__RECORD SET__:
'''
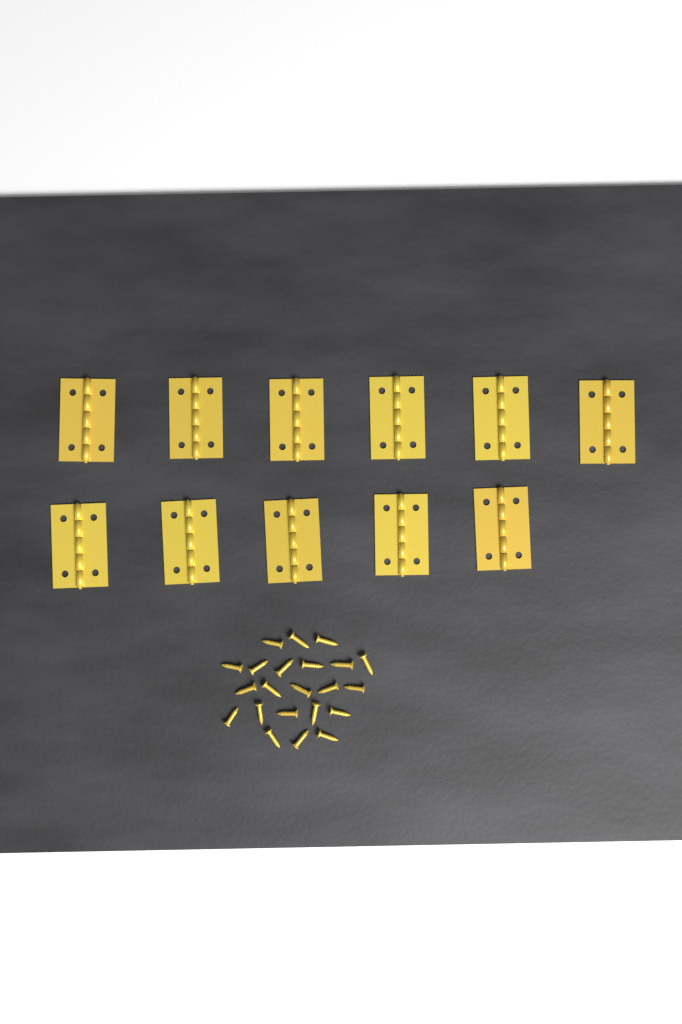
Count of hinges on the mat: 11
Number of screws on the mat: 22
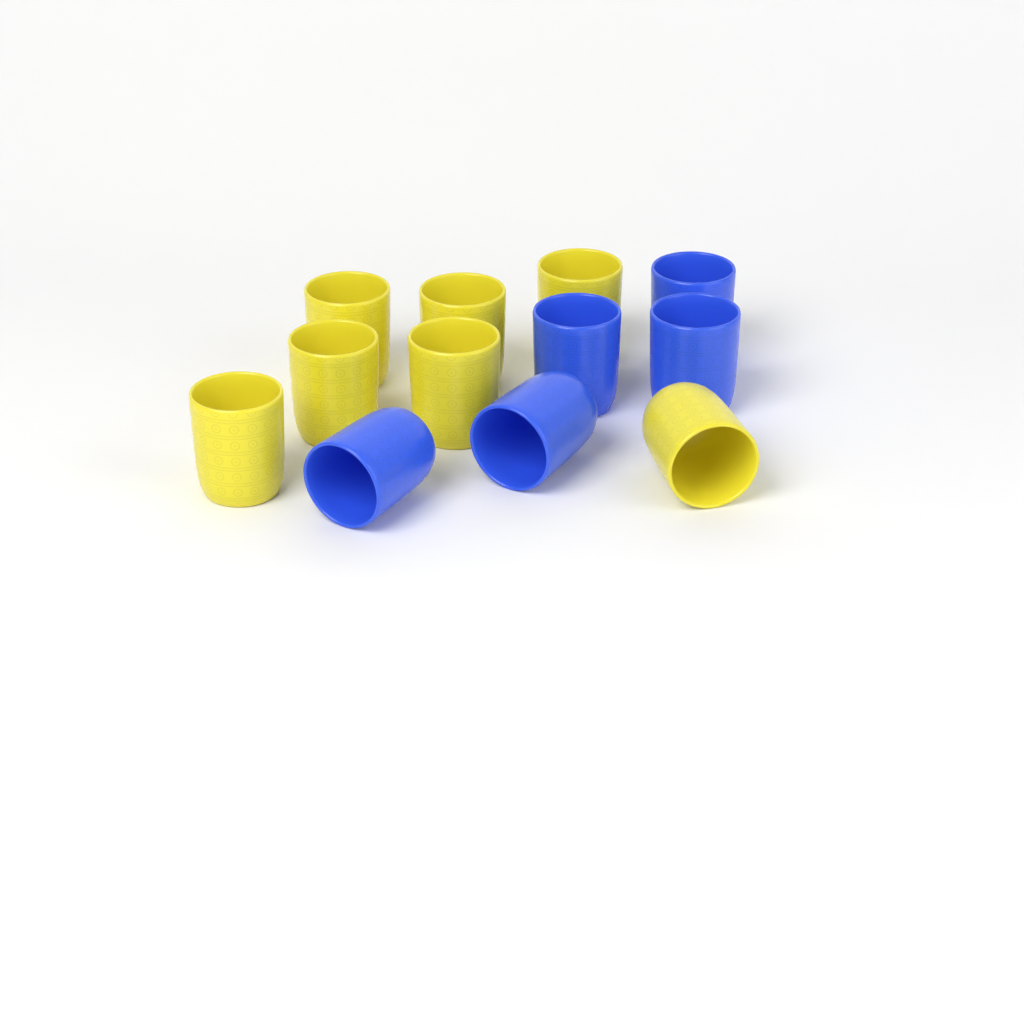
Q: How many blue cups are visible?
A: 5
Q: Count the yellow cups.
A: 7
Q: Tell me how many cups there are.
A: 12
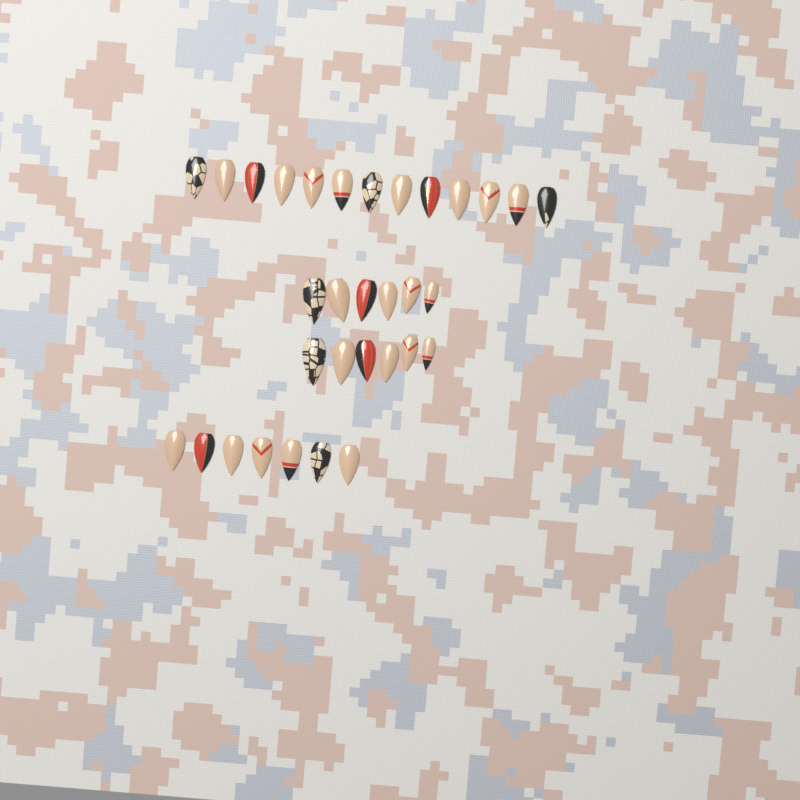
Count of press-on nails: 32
'''
'''
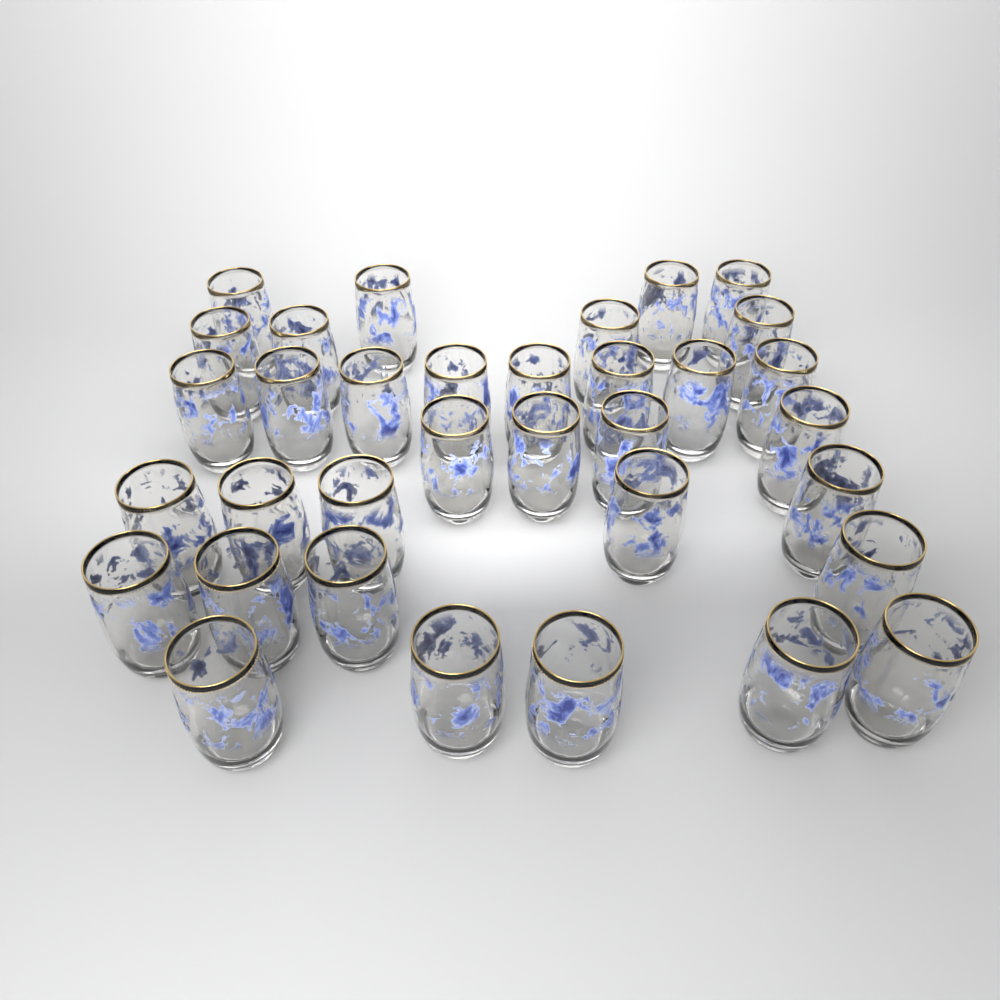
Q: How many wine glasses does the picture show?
'''
'''
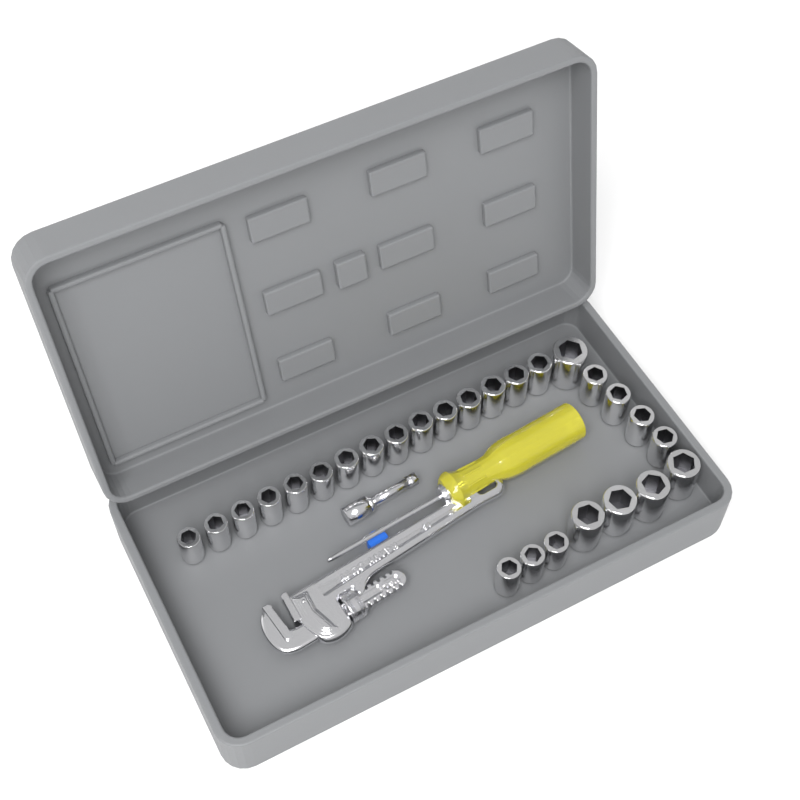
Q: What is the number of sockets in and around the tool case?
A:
'''
__GOAL OF THE EXERCISE__:
Find every line in the entries above that contains the word "many", treating uppercase and lowercase as different, and copy each of those lines.

__EXERCISE ANSWER__:
Q: How many blue cups are visible?
Q: Tell me how many cups there are.
Q: How many wine glasses does the picture show?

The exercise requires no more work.